On Tuesday, stocks in New York stormed on a huge wave of buying in the final hours of trading to close the day with near record gains. The Dow soared 889.35 points or 10.9 per cent to 9,065.12, the S&P 500 added 91.59 points or 10.8 per cent to 940.51 and the Nasdaq jumped 143.57 points or 9.5 per cent to 1,649.47.
The Dow's rise marked the second biggest single-day point gain in its history of the index, bettered only by its 936.42-point rise just two weeks ago on Oct 13.
The market's subsequent inability to sustain the Oct 13 rally has left many Wall Street analysts sceptical that the surge on Tuesday marked the end to the bear market.
'Just as it was important to understand the sky wasn't falling when stocks fell so hard and so fast these last few weeks, we can't assume based on one day of mostly short-covering buying that the worst is over,' said Tobias Levkovich, chief market strategist at Citigroup.

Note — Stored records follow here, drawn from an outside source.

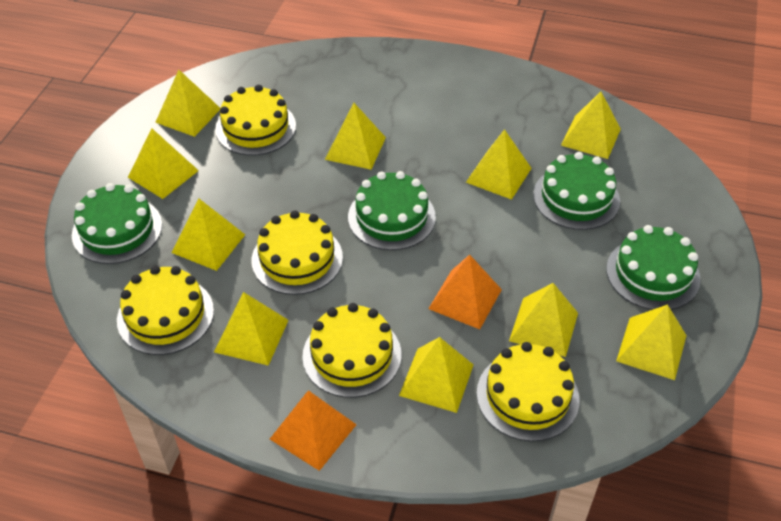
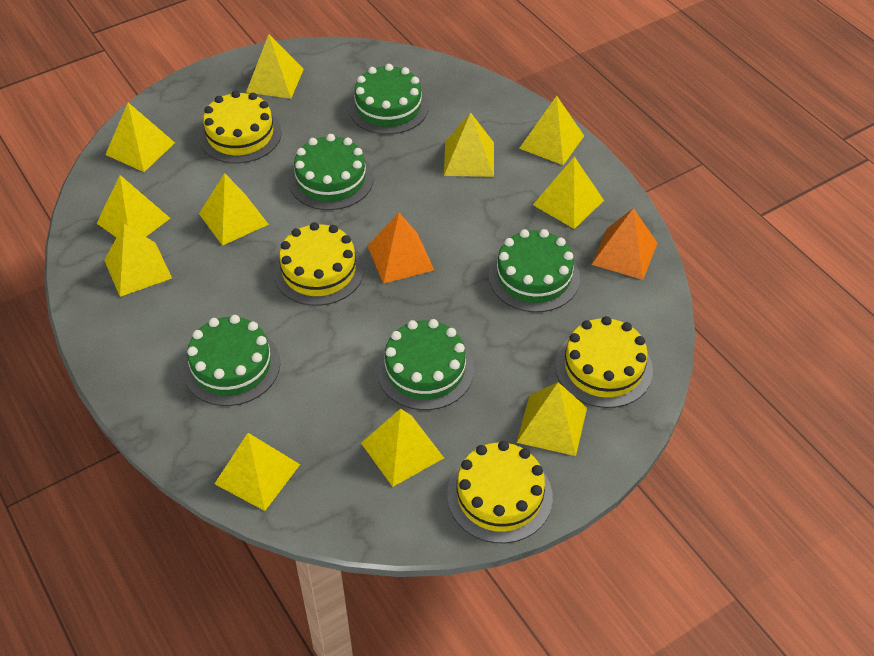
green cake: [72,183,162,264] [348,171,436,250] [533,152,620,230] [606,225,701,310] = 4 -> [183,315,280,406] [288,134,374,210] [348,64,429,135] [377,319,474,410] [489,229,580,312] = 5
yellow cake: [117,266,214,355] [215,85,296,156] [252,210,343,295] [302,303,401,398] [477,342,579,441] = 5 -> [199,91,282,163] [273,222,365,306] [447,441,553,543] [555,316,653,408] = 4
yellow pyramid: [128,128,199,199] [155,70,220,137] [172,198,245,271] [214,292,289,366] [325,103,386,170] [399,337,473,413] [466,129,532,200] [509,283,578,357] [561,92,621,159] [616,304,687,380] = 10 -> [96,175,170,238] [104,224,172,297] [105,103,175,172] [199,173,269,246] [214,433,300,511] [246,34,304,99] [361,408,444,487] [444,112,494,177] [517,382,587,456] [519,96,584,165] [533,157,604,229] = 11

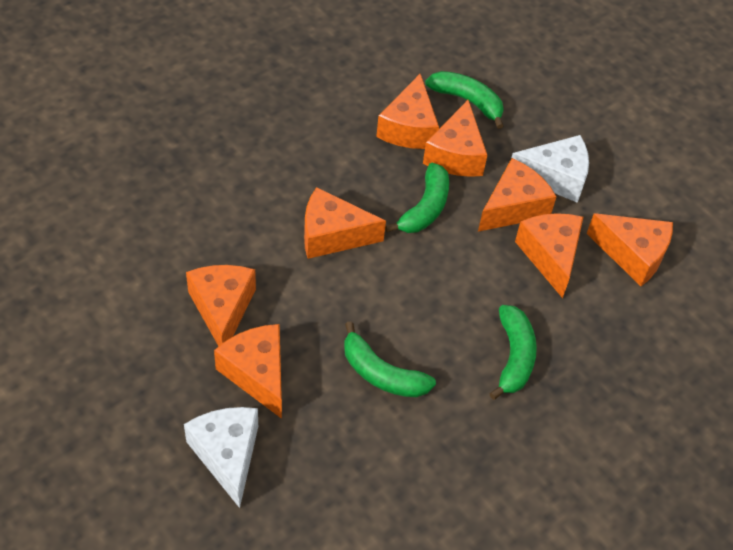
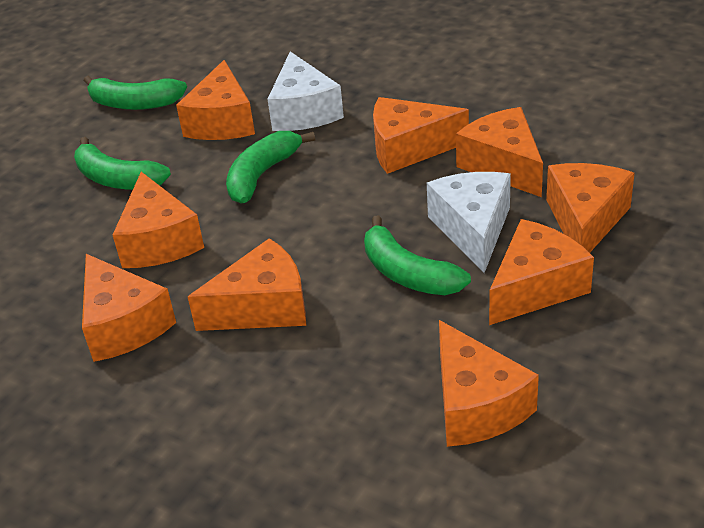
orange cheese: [186,265,256,346] [214,324,282,419] [304,187,386,259] [376,74,439,149] [423,100,487,177] [478,158,556,232] [515,213,584,298] [586,213,673,286] = 8 -> [82,254,176,362] [113,172,204,268] [176,60,255,140] [188,238,306,331] [373,97,469,174] [439,320,539,447] [456,107,543,197] [489,219,594,325] [546,163,634,253] = 9

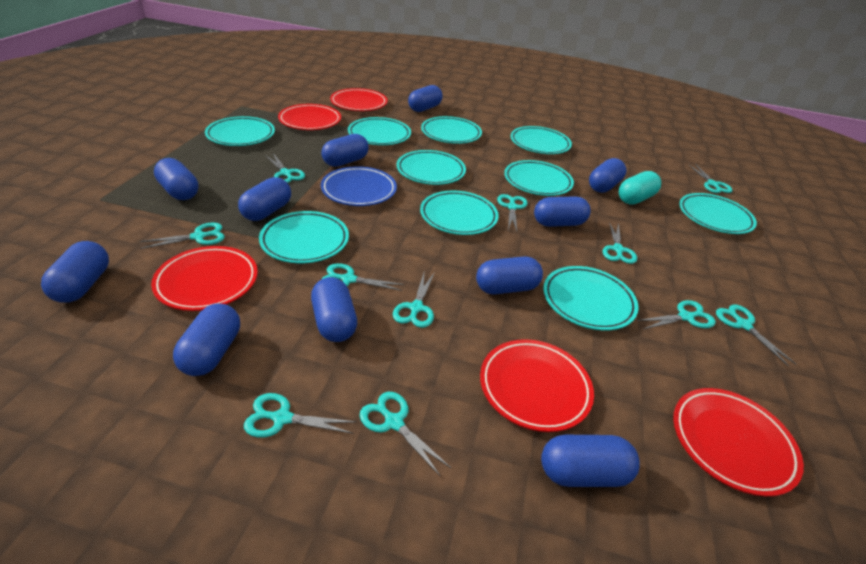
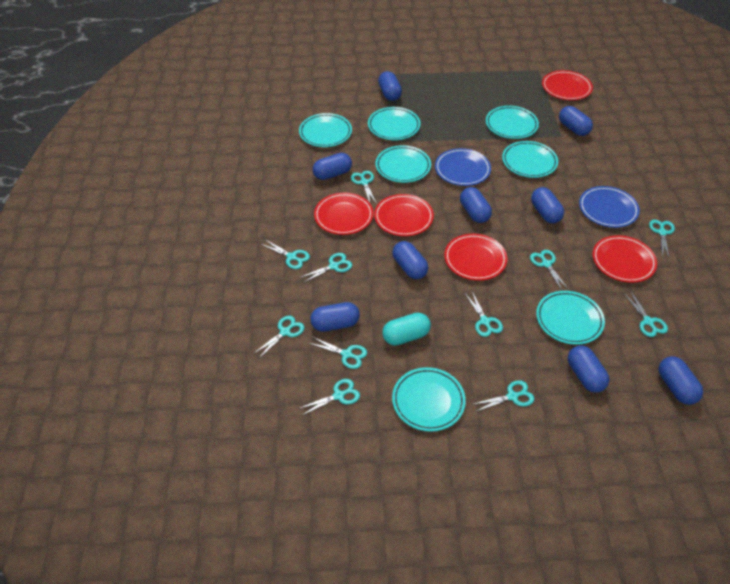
blue capsule: [41,241,109,303] [154,158,199,200] [173,303,240,376] [238,177,291,221] [311,277,357,342] [321,134,369,167] [408,85,443,112] [476,256,543,294] [534,196,591,227] [541,435,640,487] [589,158,627,193] = 11 -> [311,302,360,332] [313,153,352,180] [378,71,402,101] [392,241,428,279] [460,187,492,223] [531,187,564,223] [559,106,593,136] [568,345,609,393] [658,356,703,405] = 9
blue plate: [321,166,397,206] = 1 -> [435,148,491,186] [579,186,640,228] = 2
turquoise plate: [205,116,275,146] [259,211,349,263] [348,117,411,145] [397,150,466,185] [420,191,499,235] [421,116,482,144] [504,160,574,196] [510,126,572,154] [543,266,639,331] [679,193,757,234] = 10 -> [299,113,352,147] [368,107,420,140] [376,145,431,183] [392,367,466,431] [486,106,539,139] [502,141,558,178] [536,291,605,345] = 7

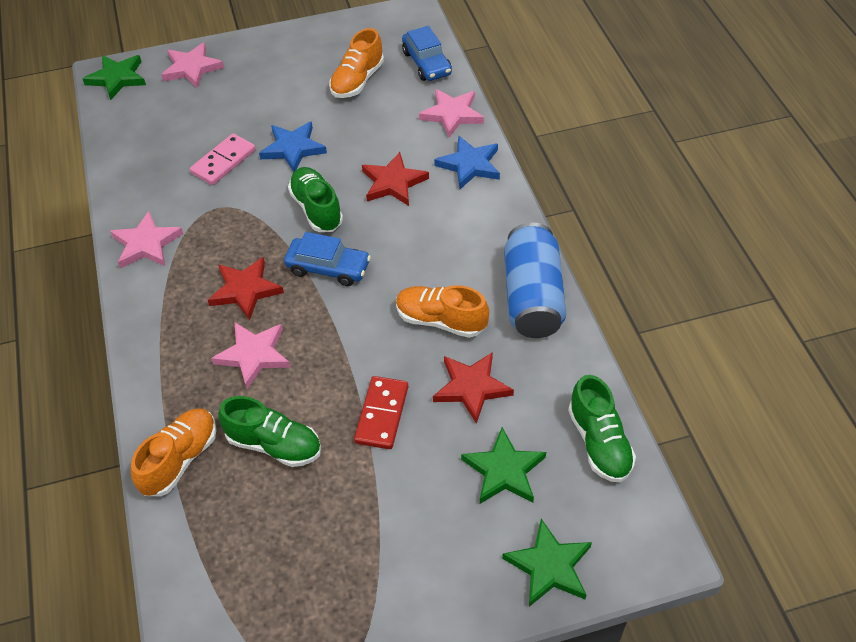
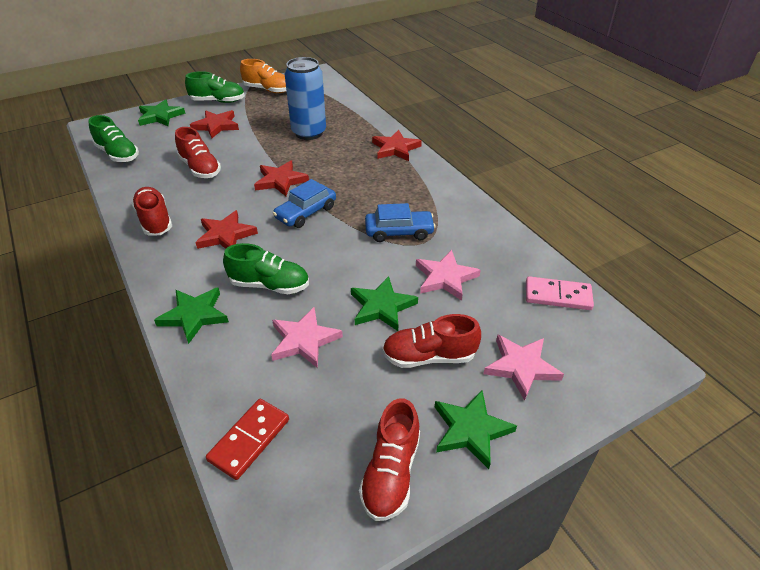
blue star: [259,121,327,172] [434,136,500,189] = 2 -> none = 0
green star: [83,55,146,100] [461,427,546,504] [502,519,592,607] = 3 -> [138,99,185,126] [154,287,229,344] [351,276,418,331] [435,390,517,469] = 4
orange shoe: [131,408,217,497] [329,28,384,98] [396,285,489,338] = 3 -> [240,59,286,93] = 1
pink star: [110,211,183,268] [161,42,224,88] [211,323,291,389] [419,89,484,137] = 4 -> [271,307,343,368] [416,250,481,301] [483,335,564,401] = 3
red shoe: none = 0 -> [132,187,172,236] [175,127,221,178] [359,398,420,521] [382,314,481,368] = 4
red star: [208,257,284,320] [362,152,429,206] [433,352,514,424] = 3 -> [190,110,239,138] [195,210,258,249] [254,160,309,196] [372,130,422,161] = 4

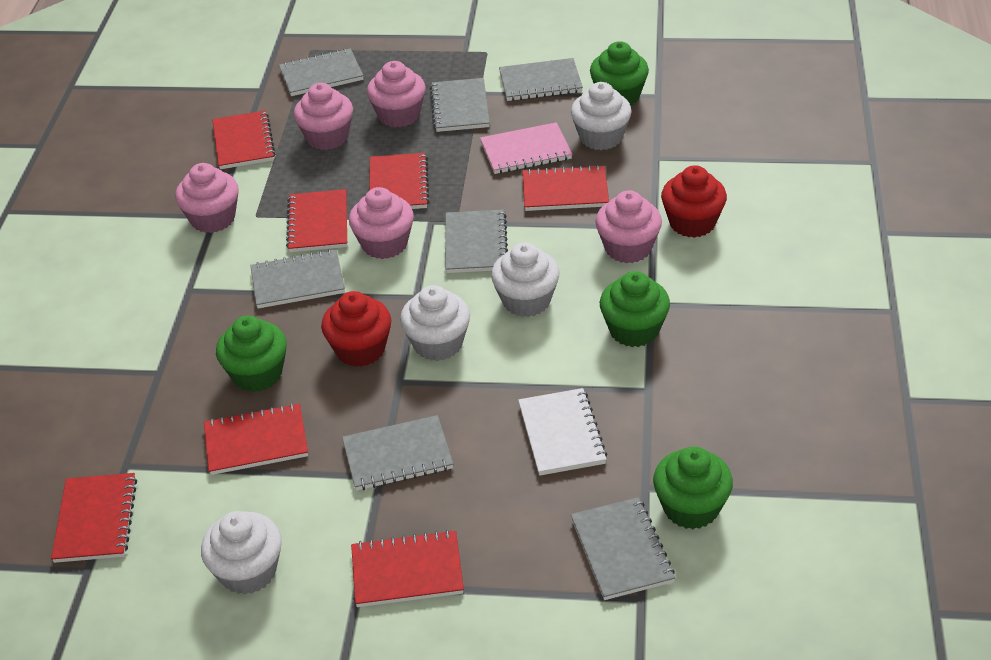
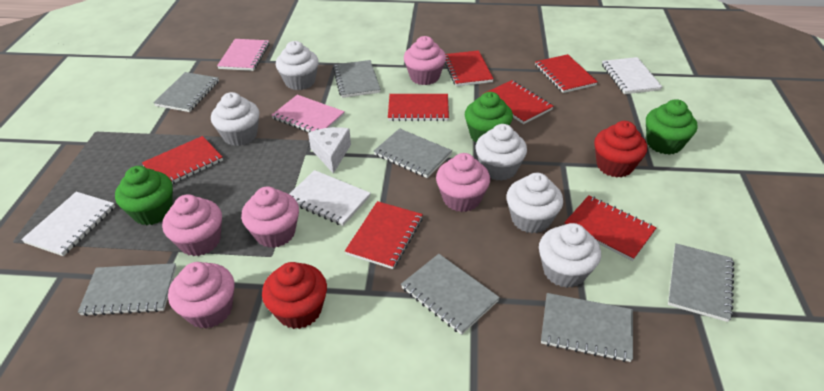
green cupcake: [216,316,287,392] [590,41,649,105] [600,271,670,347] [653,446,733,529] = 4 -> [115,166,173,225] [465,92,513,143] [646,99,697,155] = 3
pink notebook: [480,122,572,174] = 1 -> [217,39,269,71] [271,95,345,132] = 2
white cheese: none = 0 -> [308,127,351,174] = 1
white cupcake: [201,511,282,595] [400,285,470,361] [491,243,559,317] [571,82,632,150] = 4 -> [211,92,259,146] [276,41,319,90] [475,124,527,181] [506,173,563,233] [539,223,601,288] = 5
white notebook: [518,388,607,476] = 1 -> [21,192,115,256] [290,170,371,226] [602,57,662,94] = 3

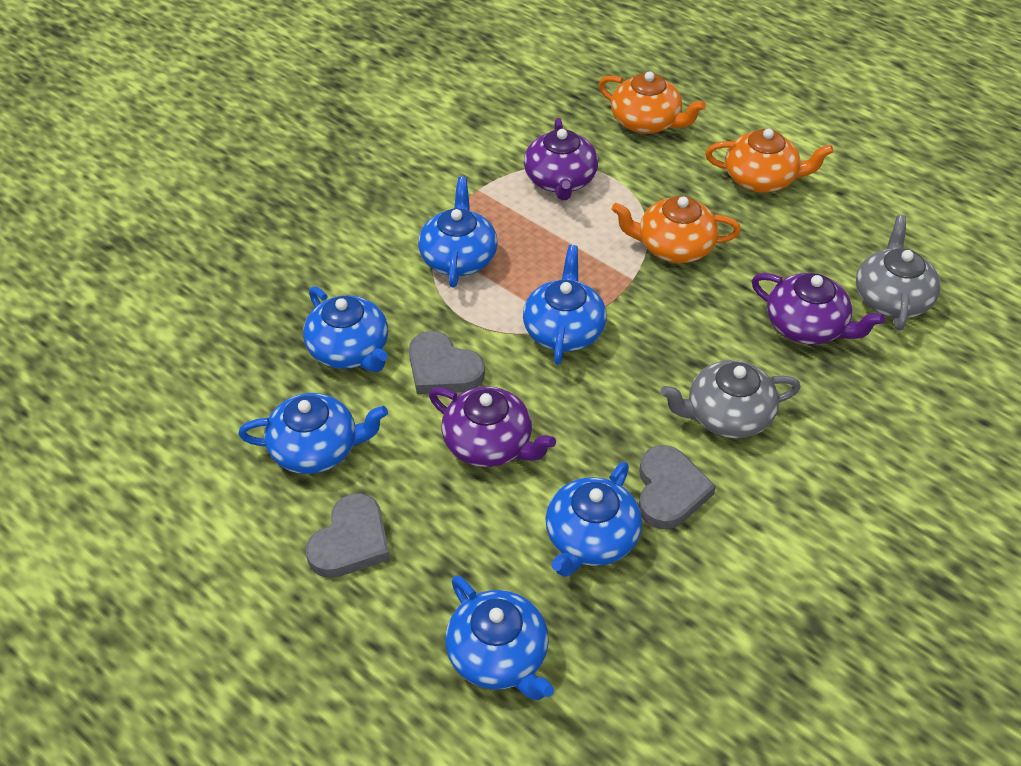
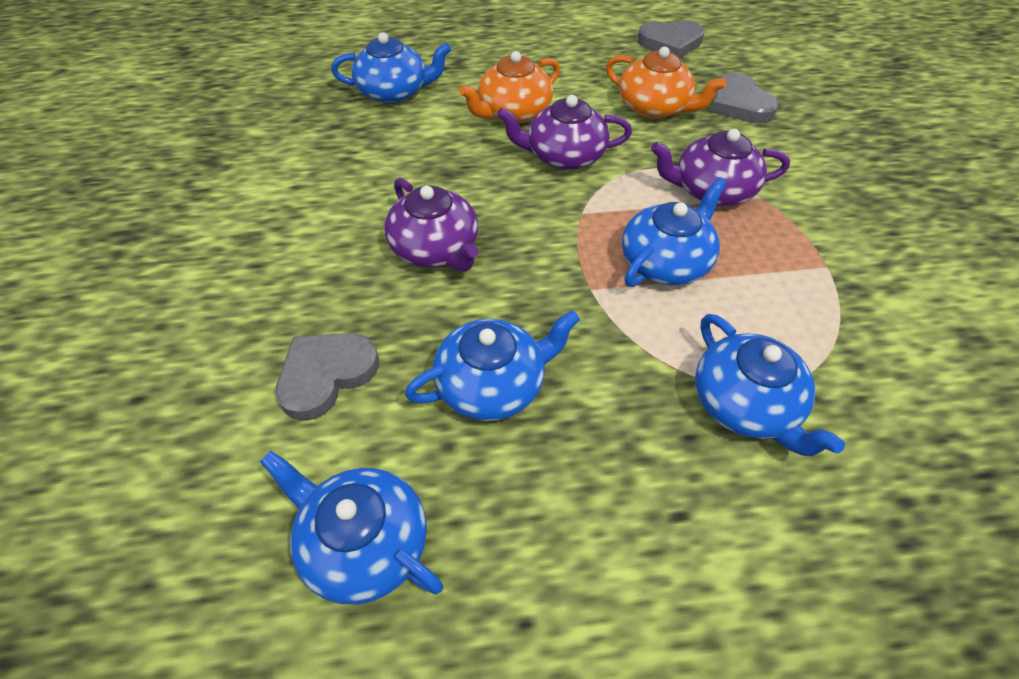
blue teapot: [238,393,388,474] [303,286,388,372] [418,177,498,287] [445,575,554,700] [523,245,607,365] [546,462,642,577] = 6 -> [260,451,443,605] [331,32,451,103] [405,310,580,421] [622,177,727,287] [695,314,845,456] = 5
grey teapot: [660,360,801,438] [856,215,940,331] = 2 -> none = 0
orange teapot: [599,71,706,134] [612,196,741,263] [705,128,833,193] = 3 -> [459,51,560,123] [606,46,726,118] = 2

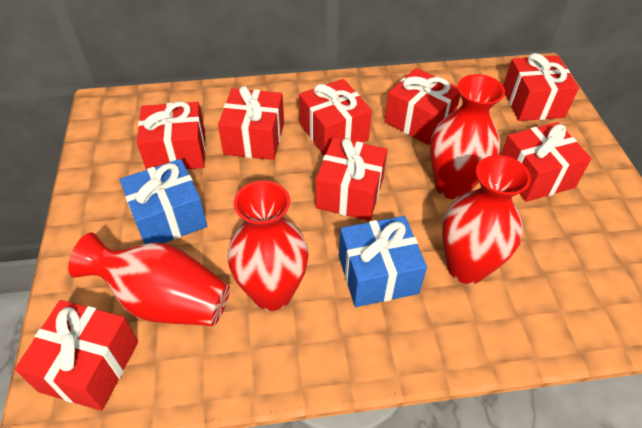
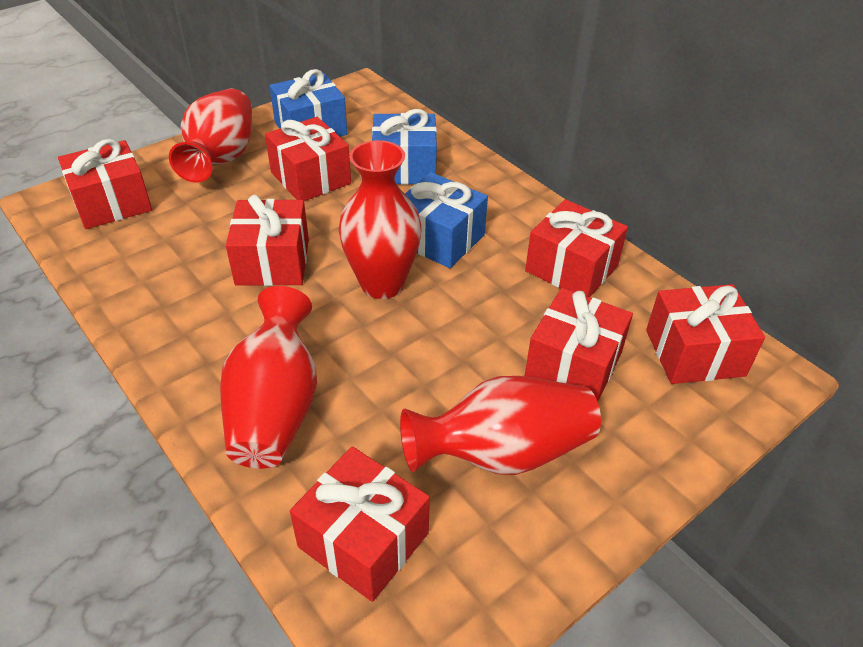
blue gift: [120,159,207,244] [339,216,427,307] = 2 -> [269,69,347,137] [372,109,437,185] [405,172,488,268] = 3
red gift: [15,300,138,411] [137,102,205,170] [218,86,284,160] [299,79,372,155] [316,137,387,221] [384,68,460,145] [501,122,592,202] [503,53,579,121] = 8 -> [58,139,152,229] [226,195,309,286] [265,117,351,201] [290,447,430,602] [525,199,628,297] [525,288,633,402] [646,284,765,384] = 7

'We still have a great deal of uncertainty to work through on the depth and severity of the recession before investors will stop expecting another foot to drop in the form of another financial meltdown.'
Indeed, that combination of uncertainty on the economy and the strong likelihood of further deleveraging and redemption-led sell-offs by hedge funds and private equity firms makes many Wall Street market strategists doubt that Tuesday's thunderous rally marked the absolute bottom.
'I won't be surprised to see stocks make new lows from here,' said Zephyr's Mr Awad.
But while most money managers won't be surprised to see another short-term sell-off, many believe this second phase of the stock market's decline should end in coming weeks.